**WHAT IS REQUIRED:** Give back an exact copy of the lines below, from the first through the line with "# theme-color - HTML: HyperText"; please stop there.

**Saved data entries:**
□ □ □ □ □

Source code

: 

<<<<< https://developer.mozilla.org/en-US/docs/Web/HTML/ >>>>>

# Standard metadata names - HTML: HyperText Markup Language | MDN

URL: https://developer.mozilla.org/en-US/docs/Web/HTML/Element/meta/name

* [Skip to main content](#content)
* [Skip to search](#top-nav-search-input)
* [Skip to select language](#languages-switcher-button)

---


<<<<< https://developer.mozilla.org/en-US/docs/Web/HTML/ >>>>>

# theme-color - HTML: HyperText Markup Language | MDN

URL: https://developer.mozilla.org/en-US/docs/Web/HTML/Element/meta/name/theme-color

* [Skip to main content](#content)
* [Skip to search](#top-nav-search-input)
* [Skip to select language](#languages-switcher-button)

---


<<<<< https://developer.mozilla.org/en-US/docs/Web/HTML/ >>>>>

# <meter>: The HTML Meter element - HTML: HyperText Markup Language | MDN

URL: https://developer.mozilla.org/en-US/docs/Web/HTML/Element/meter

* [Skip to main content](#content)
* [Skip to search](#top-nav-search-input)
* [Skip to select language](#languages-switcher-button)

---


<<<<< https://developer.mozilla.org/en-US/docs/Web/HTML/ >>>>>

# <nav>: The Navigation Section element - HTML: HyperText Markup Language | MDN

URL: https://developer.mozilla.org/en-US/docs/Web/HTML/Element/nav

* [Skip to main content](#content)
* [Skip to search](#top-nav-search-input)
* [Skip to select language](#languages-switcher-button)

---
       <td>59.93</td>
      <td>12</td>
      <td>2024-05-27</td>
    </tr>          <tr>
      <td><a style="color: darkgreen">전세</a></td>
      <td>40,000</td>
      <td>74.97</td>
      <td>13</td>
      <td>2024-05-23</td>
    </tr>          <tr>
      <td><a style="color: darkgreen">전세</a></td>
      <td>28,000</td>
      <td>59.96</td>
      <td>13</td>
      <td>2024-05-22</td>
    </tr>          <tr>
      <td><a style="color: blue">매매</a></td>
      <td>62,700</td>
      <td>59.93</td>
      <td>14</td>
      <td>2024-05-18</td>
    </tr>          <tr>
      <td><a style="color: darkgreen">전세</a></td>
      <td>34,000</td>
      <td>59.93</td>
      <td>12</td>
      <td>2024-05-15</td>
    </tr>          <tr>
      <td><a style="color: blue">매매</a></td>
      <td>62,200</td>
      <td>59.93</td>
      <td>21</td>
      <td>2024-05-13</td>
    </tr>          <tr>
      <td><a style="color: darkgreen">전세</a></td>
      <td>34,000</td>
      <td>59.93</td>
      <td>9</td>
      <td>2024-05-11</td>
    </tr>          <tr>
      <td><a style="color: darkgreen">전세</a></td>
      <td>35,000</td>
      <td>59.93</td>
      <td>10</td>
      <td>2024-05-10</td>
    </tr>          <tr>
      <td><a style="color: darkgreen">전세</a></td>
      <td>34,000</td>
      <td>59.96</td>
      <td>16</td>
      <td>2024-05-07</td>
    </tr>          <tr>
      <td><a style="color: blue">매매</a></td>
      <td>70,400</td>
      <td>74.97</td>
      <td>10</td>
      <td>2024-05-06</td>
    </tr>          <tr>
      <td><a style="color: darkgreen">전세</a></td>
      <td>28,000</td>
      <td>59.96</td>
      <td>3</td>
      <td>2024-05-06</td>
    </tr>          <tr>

□ □ □ □ □

**SOLUTION:**
Source code

: 

<<<<< https://developer.mozilla.org/en-US/docs/Web/HTML/ >>>>>

# Standard metadata names - HTML: HyperText Markup Language | MDN

URL: https://developer.mozilla.org/en-US/docs/Web/HTML/Element/meta/name

* [Skip to main content](#content)
* [Skip to search](#top-nav-search-input)
* [Skip to select language](#languages-switcher-button)

---


<<<<< https://developer.mozilla.org/en-US/docs/Web/HTML/ >>>>>

# theme-color - HTML: HyperText Markup Language | MDN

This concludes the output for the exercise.